LinkedIn’s user database was leaked online a while ago, now usernames and passwords are for sale in the dark net. LinkedIn were not the first, nor the last to have their user database stolen, and published online.
Companies go to great lengths to protect their databases from outside intrusion; but what about the disgruntled employee? Your best friend had root access to the system, but when things went sour, he had already made a copy of the database (just in case), and so when he was finally let go, he decided to post the database snapshot online.
In the terrible old days, the database would contain the username and password in plaintext, so you’d see something like this:
User | Pass
----------+-------
Morten | 123456
Then someone thought to encrypt the passwords, but the disgruntled employee has access to the key and the algo used, so he could just post that information online as well. A tell-tale sign of such a (horrific) implementation is that the system sends your password to your email address if you forget it, instead of the usual reset password email that you get today.
These days we do salted hashes to make it hard to determine the passwords if the database is compromised. The basic idea is that you no longer store the password, but instead store the result of a hash function. When the user provide their password, the system combines the password with another value and computes the resulting hash value. This value is then compared to the value stored in the database, if they match the user gets access. Since the user database contains the RESULT of a computation, there is “no way” to deduce the original password from the hash value stored in the database.
Here is a very simple example:
Say we only allow 4 digits as our password, and our hash is simply to add the numbers together (this is a TERRIBLE hashing function!), but this will serve as an example.
So the user has a pin of 1234, and for this user we have made a salt value of 3333.
So the user enters 1234, we then append the salt, so we get 12343333, then hash that value (1+2+3+4+3+3+3+3 = 22), so we store 22 in the database.
User | Salt | Hash
----------+------+-----
Morten | 3333 | 22
Now, say someone tries to use my account, and attempted to gain access. He then enters 1111 as the PIN. The system then computes the hash (1+1+1+1+3+3+3+3 = 16). The hash computed (16) is then compared to the value in the database (22), since they don’t match, the user is denied access.
The observant reader will have realized that if I know the salt it will be simple to find a combination of PIN that will give us the desired result (22). 4321 would work and grant us access, so even if I don’t have exactly the same PIN we will get access just the same.

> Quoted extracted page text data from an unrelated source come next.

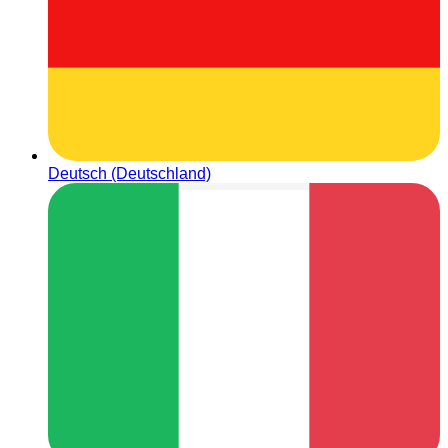
Deutsch (Deutschland)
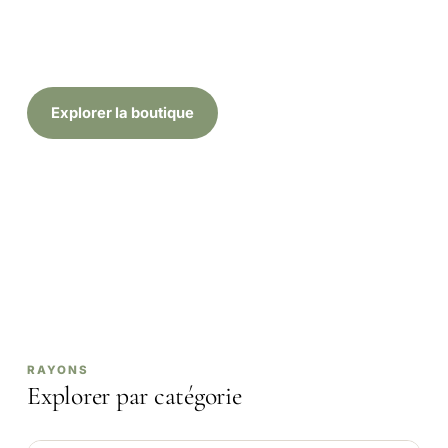
212
16
109
★
PRODUITS
CATÉGORIES
MARQUES
NOTES VÉRIFIÉES
Explorer la boutique
🔥 Bons plans (4+) →
Notre coup de cœur →
Liens partenaires : une commission peut nous être versée, sans
surcoût pour vous. Sélection 100 % indépendante.
RAYONS
Explorer par catégorie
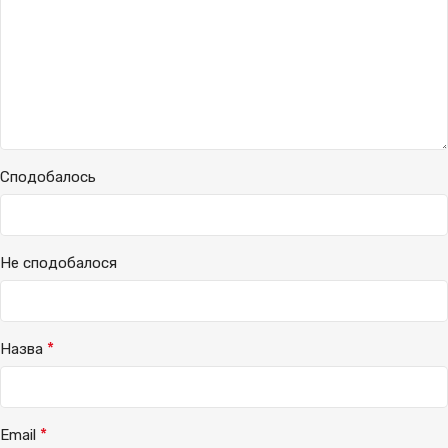
Сподобалось
Не сподобалося
*
Назва
*
Email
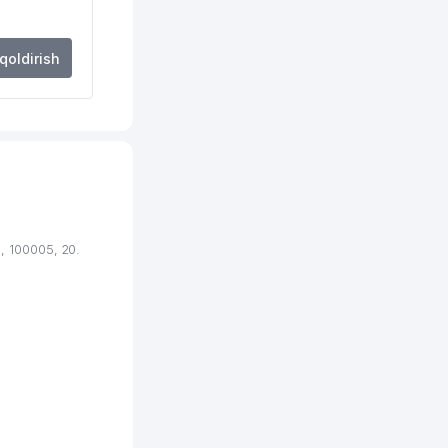
 qoldirish
 100005, 20.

This is primarily because the hash function is so terrible; so you do not use idiotic hash functions, but pick some that are generally accepted as being “good”, for example MD5 is widely used. So when you use good hash functions, the likelihood of 2 PINS given the same hash is very small. This means that you have to try a lot of combinations to find a combination where function ( guess, known_salt ) == hash. But computers are happy to try a lot of combinations, and the number of combinations can be greatly reduced by using “rainbow tables”. These are tables of known, often used passwords, usually retrieved from other hacks, and while this doesn’t give us all the passwords, it usually breaks enough accounts for whatever purpose is needed. We might also want to target just one account in the DB, and try a much wider range of passwords.
Someone might argue that since I don’t have the hashing algo used I will be unable to set up my little script to run through the rainbow table, but this could have been leaked as well. Even if it wasn’t there might be known accounts in the database, where I will be able to try different hashes with a known username, password and salt.
If you are in the “same password everywhere” camp, then you are SOL. Even if the blog comes clean and discloses that they have been compromised, it is too late. Changing the password on the blog does not remove the password in the leaked database.